Type: Package
Title: A Bootstrap Augmented k-Means Algorithm for Fuzzy Partitions
Version: 1.0.0
Date: 2025-09-18
Author: Jesse S. Ghashti [aut, cre], Jeffrey L. Andrews [aut], John R.J. Thompson [aut], Joyce Epp [aut], Harkunwar S. Kochar [aut]
Maintainer: Jesse S. Ghashti <jesse.ghashti@ubc.ca>
Description: Implementation of the bootkmeans algorithm, a bootstrap augmented k-means algorithm that returns probabilistic cluster assignments. From paper by Ghashti, J.S., Andrews, J.L. Thompson, J.R.J., Epp, J. and H.S. Kochar (2025), "A bootstrap augmented k-means algorithm for fuzzy partitions" (Submitted).
License: GPL-2
Encoding: UTF-8
Depends: R (≥ 3.5.0), lmtest, abind
Imports: MASS, stats, fclust, Thresher, mvtnorm
Suggests: knitr, markdown, ggplot2, patchwork, scales, spelling
VignetteBuilder: knitr
NeedsCompilation: no
Packaged: 2025-10-10 21:25:58 UTC; jesseghashti
Language: en-US
Repository: CRAN
Date/Publication: 2025-10-16 12:20:06 UTC

Bootstrap augmented k-means algorithm for fuzzy partitions

Description

Repeatedly bootstraps the rows of a data matrix, runs kmeans on each resample (with optional seeding for given centres), tracks per-observation allocations using squared Euclidean distance, and aggregates results into out-of-bag (OOB) fuzzy memberships, hard clusters, and averaged cluster centres. Iterations can stop adaptively using a serial-correlation test on the objective trace.

Usage

boot.kmeans(
  data = NULL,
  groups = NULL,
  iterations = 500,
  nstart = 1,
  export = FALSE,
  display = FALSE,
  pval = 0.05,
  itermax = 10,
  maxsamp = 1000,
  verbose = FALSE,
  returnall = FALSE
)

Arguments

data

Numeric matrix or data frame of row observations and column variables. Required.

groups

Either and integer number of clusters K; or a K \times p numeric matrix of initial centres. Required.

iterations

Initial number of bootstrap iterations to run before considering stopping (default = 500).

nstart

Passed to kmeans when groups is an integer (number of random starts, default = 1).

export

Logical; if TRUE, saves a JPEG of the objective trace at each iteration (plot<i>.jpg). Defaults to FALSE.

display

Logical; if TRUE, plots the most recent objective values during fitting. Defaults to FALSE.

pval

Significance threshold for adaptive stopping. When the Breusch–Godfrey test p-value on the last iterations objective values is not below pval, the procedure stops.

itermax

Maximum number of iterations per k-means run (passed to kmeans(iter.max = ...)).

maxsamp

Upper bound on total iterations if adaptive stopping keeps extending (default = 1000).

verbose

Logical; if TRUE, print iteration counter and latest test p-value while running. Defaults to FALSE.

returnall

Logical; if TRUE, return full per-iteration objects (centres, k-means fits, OOB lists); otherwise a smaller object of final results if return. Defaults to TRUE.

Details

Each iteration draws a bootstrap sample of rows, runs kmeans on the resample (first using either supplied centres or nstart random starts; subsequent iterations use the previous iteration's centres), and computes squared Euclidean distances from every original observation to each current centre using mahalanobis with the identity covariance. Observations are allocated to their nearest centre and these allocations are tracked across iterations.

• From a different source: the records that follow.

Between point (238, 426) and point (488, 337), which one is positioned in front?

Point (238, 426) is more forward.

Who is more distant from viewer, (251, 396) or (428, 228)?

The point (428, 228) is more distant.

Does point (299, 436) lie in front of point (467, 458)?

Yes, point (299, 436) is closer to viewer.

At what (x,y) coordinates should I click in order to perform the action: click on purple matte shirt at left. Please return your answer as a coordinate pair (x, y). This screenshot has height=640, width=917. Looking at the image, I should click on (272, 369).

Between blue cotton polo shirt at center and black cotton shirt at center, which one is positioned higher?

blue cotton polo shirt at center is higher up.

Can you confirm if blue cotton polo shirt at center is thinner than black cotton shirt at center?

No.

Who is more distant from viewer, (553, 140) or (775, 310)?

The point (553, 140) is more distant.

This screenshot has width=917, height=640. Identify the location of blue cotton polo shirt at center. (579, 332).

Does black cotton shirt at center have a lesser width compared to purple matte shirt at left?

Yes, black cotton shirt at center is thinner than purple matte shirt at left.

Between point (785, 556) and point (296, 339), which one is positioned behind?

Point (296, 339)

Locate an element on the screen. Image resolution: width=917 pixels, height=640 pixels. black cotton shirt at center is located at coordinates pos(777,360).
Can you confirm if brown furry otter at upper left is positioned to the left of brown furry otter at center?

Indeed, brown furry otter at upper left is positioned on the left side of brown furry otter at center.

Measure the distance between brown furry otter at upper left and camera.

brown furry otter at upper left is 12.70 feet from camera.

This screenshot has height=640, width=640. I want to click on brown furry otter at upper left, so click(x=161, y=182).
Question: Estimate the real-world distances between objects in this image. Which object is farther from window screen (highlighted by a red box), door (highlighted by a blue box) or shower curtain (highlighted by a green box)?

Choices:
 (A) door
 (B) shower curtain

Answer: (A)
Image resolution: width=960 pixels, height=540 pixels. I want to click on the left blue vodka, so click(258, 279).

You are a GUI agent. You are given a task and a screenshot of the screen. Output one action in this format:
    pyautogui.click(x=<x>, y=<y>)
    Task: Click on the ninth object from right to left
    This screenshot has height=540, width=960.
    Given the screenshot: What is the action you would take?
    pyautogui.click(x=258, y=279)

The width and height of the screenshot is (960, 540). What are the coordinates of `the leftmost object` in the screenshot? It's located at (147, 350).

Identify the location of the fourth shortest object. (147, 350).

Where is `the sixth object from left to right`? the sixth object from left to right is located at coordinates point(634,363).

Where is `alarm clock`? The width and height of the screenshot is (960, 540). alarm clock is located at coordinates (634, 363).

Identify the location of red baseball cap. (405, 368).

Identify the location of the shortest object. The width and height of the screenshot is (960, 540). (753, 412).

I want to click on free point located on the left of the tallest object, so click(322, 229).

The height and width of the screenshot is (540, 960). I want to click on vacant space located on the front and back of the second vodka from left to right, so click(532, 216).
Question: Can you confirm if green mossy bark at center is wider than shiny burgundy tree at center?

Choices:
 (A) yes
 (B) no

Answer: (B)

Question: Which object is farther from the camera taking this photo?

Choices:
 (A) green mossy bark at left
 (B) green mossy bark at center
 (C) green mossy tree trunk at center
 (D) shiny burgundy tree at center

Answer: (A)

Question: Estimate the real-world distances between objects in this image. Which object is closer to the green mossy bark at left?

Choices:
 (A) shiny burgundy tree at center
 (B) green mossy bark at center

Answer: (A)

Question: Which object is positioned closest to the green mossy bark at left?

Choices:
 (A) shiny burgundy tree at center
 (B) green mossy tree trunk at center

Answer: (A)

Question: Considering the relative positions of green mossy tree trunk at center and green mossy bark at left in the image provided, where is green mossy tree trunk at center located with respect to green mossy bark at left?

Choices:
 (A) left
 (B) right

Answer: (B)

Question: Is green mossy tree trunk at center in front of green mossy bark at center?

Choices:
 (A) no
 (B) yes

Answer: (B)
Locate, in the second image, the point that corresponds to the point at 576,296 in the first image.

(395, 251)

Out-of-bag (OOB) sets are the observations note included in a given bootstrap sample. For each observation, its OOB allocations across the most recent iterations runs are tallied to produce a fuzzy membership matrix (U) and a hard label by maximum membership.

Convergence is assessed adaptively: on the trace of summed per-observation minimum squared distances (the k-means objective) over the most recent iterations runs, a Breusch–Godfrey serial-correlation test (bgtest applied to a regression of the objective on iteration index) is computed. If the p-value is below pval and iterations < maxsamp, one more iteration is added; otherwise the loop terminates. Final centres are the elementwise mean of the centres over the last iterations runs.

Value

An object of class "BSKMeans": a list with components

U

n \times K matrix of OOB fuzzy cluster memberships.

clusters

Integer vector of length n of hard cluster labels.

centres

K \times p matrix of averaged centres over the last iterations runs.

p.value

Final Breusch–Godfrey test p-value used for stopping.

iterations

Total number of iterations actually run.

occurences

n \times \text{iterations} matrix of per-iteration allocations for all observations.

size

Number of clusters K.

soslist

Numeric vector of objective values by iteration.

centrelist

(If returnall = TRUE) list of per-iteration centre matrices; otherwise NULL.

ooblist

(If returnall = TRUE) list of OOB index vectors by iteration; otherwise NULL.

kmlist

(If returnall = TRUE) list of kmeans fit objects by iteration; otherwise NULL.

Author(s)

Jesse S. Ghashti jesse.ghashti@ubc.ca and Jeffrey L. Andrews jeff.andrews@ubc.ca

References

Ghashti, J.S., Andrews, J.L., Thompson, J.R.J., Epp, J. and H.S. Kochar (2025). A bootstrap augmented k-means algorithm for fuzzy partitions. Submitted.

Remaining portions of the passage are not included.